Published Tuesday, 20th September 2011

Rumors of solar energy’s demise are, like Mark Twain’s premature obituaries, an exaggeration.

According to the latest figures from the Solar Energy Industries Association (SEIA), for example, the US installed 314 megawatts of new solar photovoltaic (PV) capacity in the second quarter of 2011 — an increase of 69 percent over the same period last year. By the end of the year, new PV capacity for 2011 is expected to reach 1,750 megawatts. That’s twice as much as in 2010, and enough to power some 350,000 homes.

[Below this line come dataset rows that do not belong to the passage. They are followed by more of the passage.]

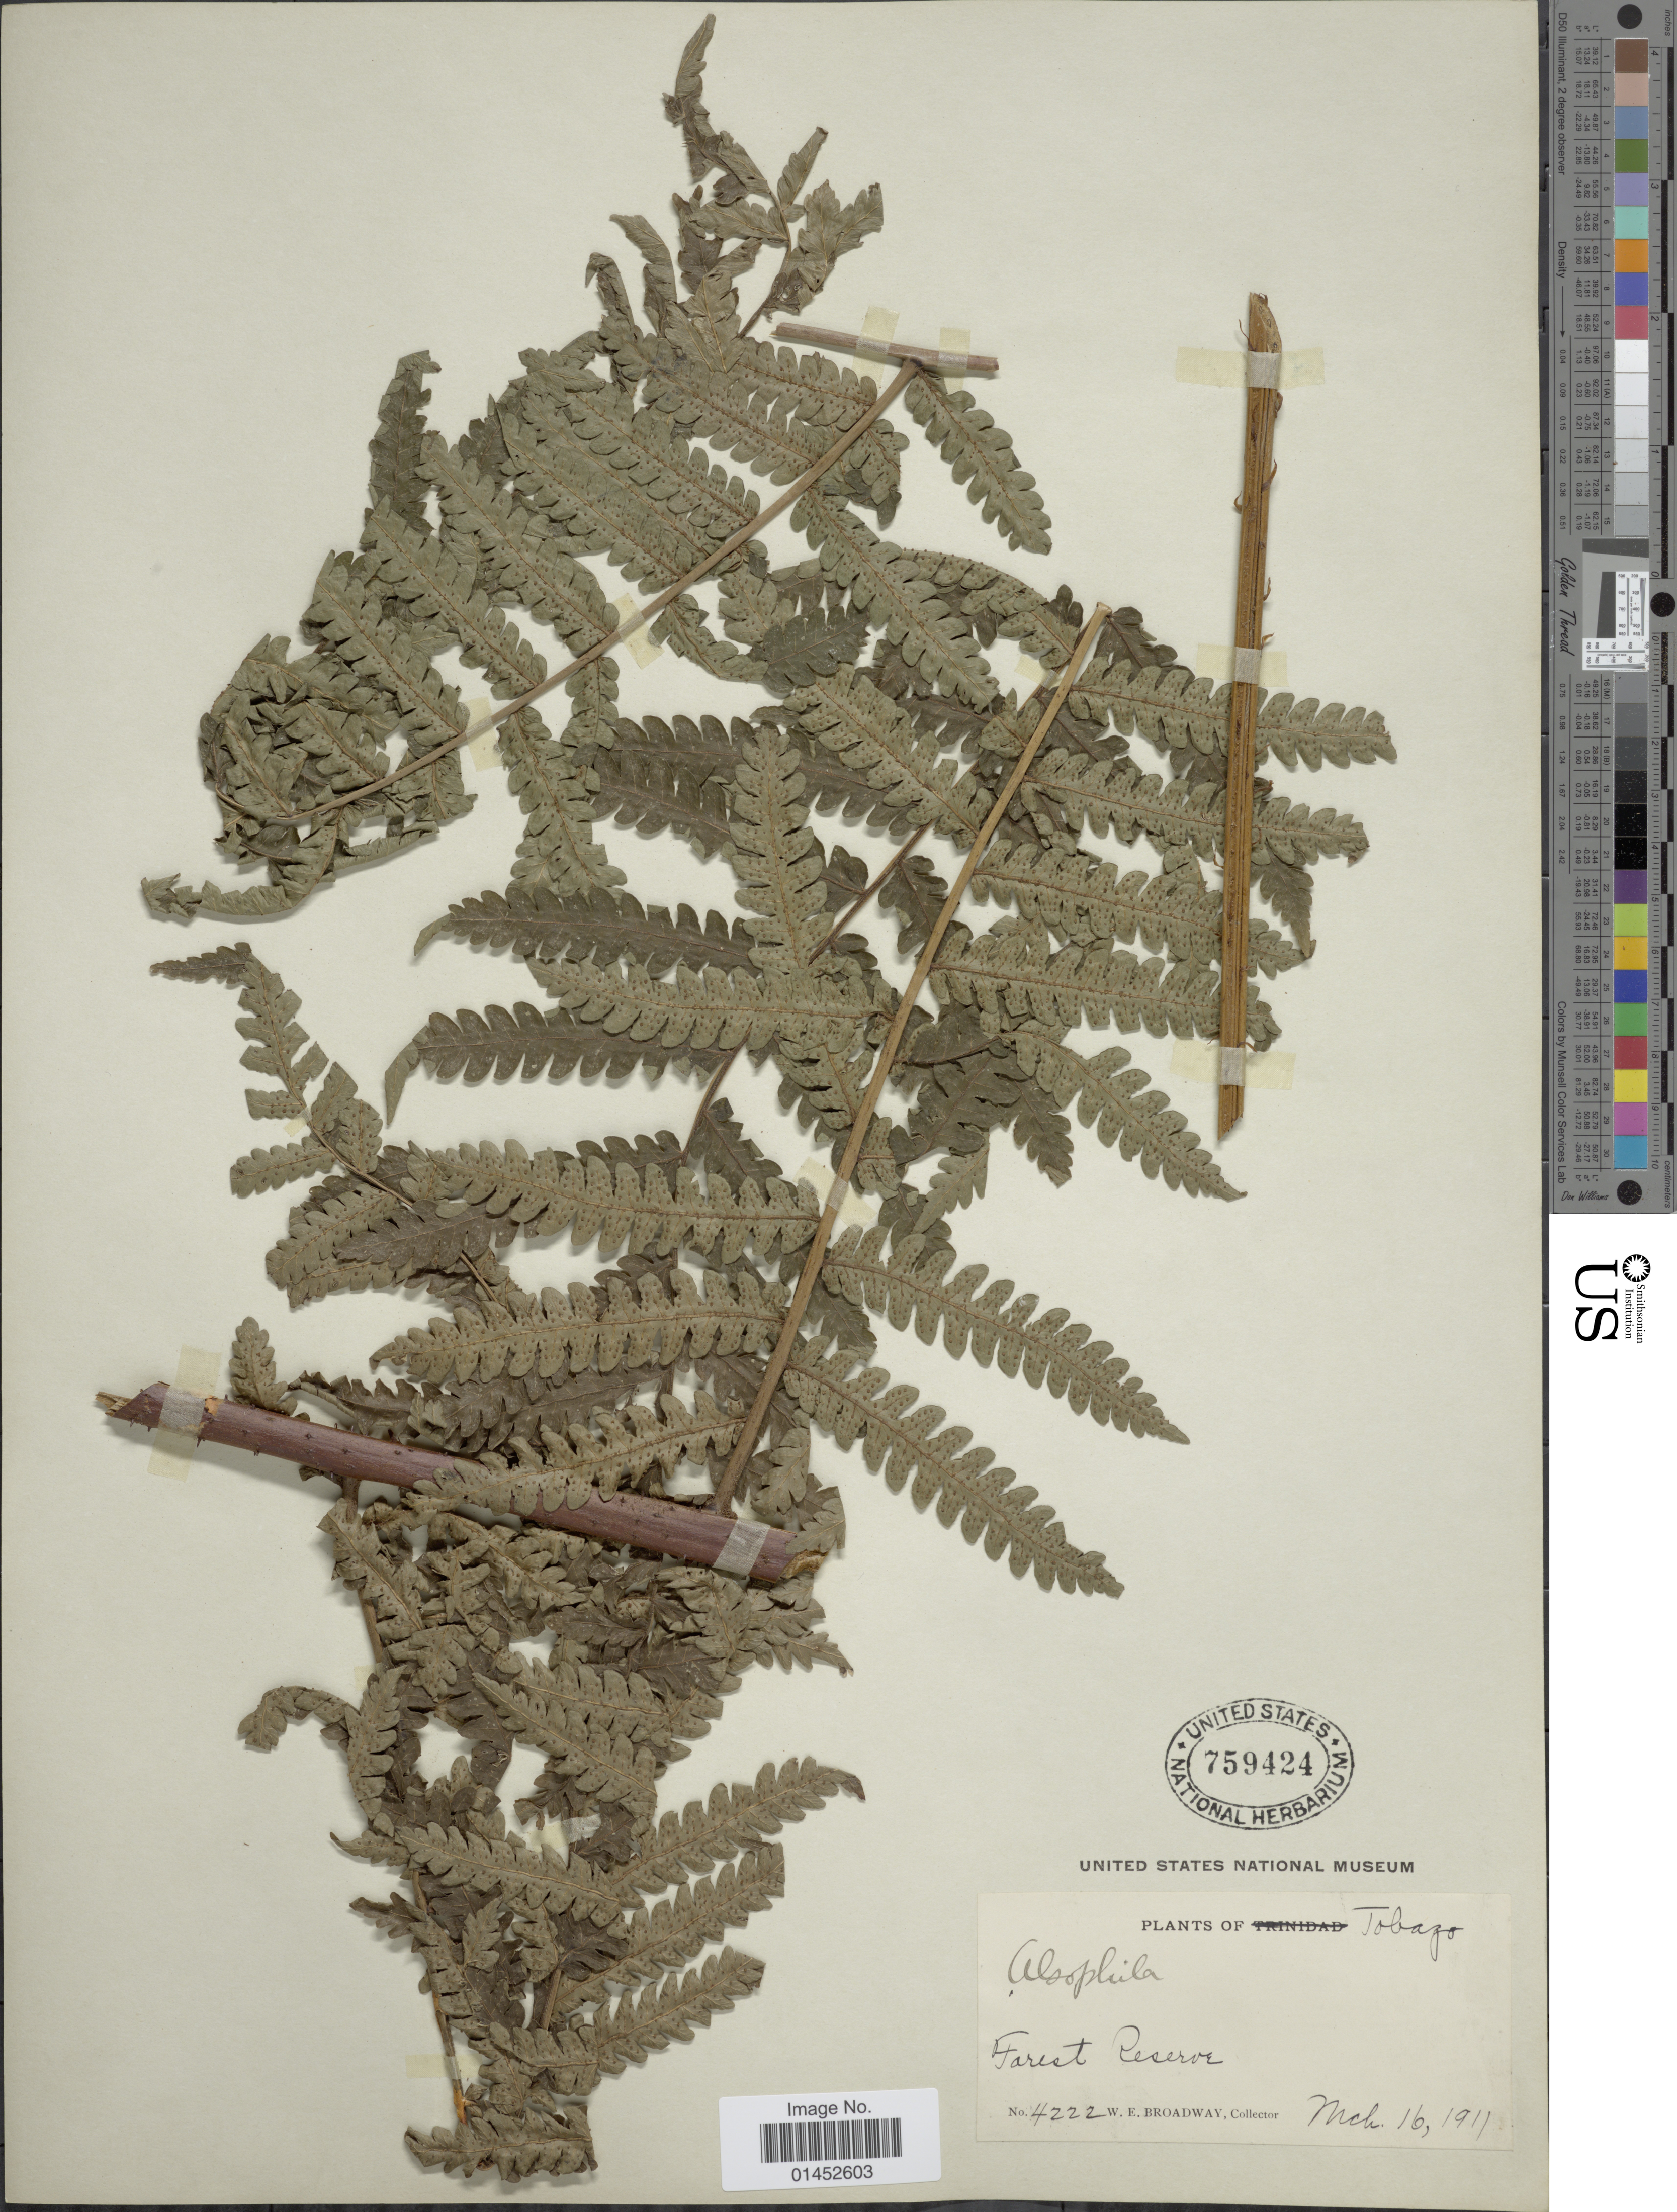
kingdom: Plantae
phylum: Tracheophyta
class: Polypodiopsida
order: Cyatheales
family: Cyatheaceae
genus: Cyathea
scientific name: Cyathea pungens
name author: (Willd.) Domin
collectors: W. E. Broadway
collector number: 4222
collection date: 1911-03-16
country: Trinidad and Tobago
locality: Tobago, West Indies, Foret Reserve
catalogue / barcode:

“The second quarter data illustrates that the US solar industry continues to be one of the fastest growing in America,” said Rhone Resch, president and CEO of the SEIA. “More than 100,000 Americans are employed in solar, twice as many as in 2009. They work at more than 5,000 companies — the vast majority being small businesses — across all 50 states.”

Most of that growth was concentrated in the utility and commercial markets, rather than the residential market. While installation of residential PV systems has dropped for two consecutive quarters now, the SEIA predicts those figures will improve later in 2011 and into 2012.

The news comes at a welcome time for the US solar energy, which has come under breathless political scrutiny by Republicans in the wake of the Solyndra bankruptcy. A California-based maker of thin-film solar panels and recipient of a $535 million loan guarantee from the US Department of Energy (DOE), Solyndra declared shut down and declared bankruptcy late this summer. The turn of events is prompting comments like “Are green jobs a scam?” and references to President Obama’s “$8 billion solar Betamax.”

Amid such careless declarations, it might be a good time to point to the SEIA’s figures. It also might be worth offering a bit of context: Tax breaks to the US oil industry, for example, are valued at around $4 billion a year. And earlier this summer, a former Pentagon official was quoted as saying the US spends $20.2 billion a year in Iraq and Afghanistan … on air conditioning alone.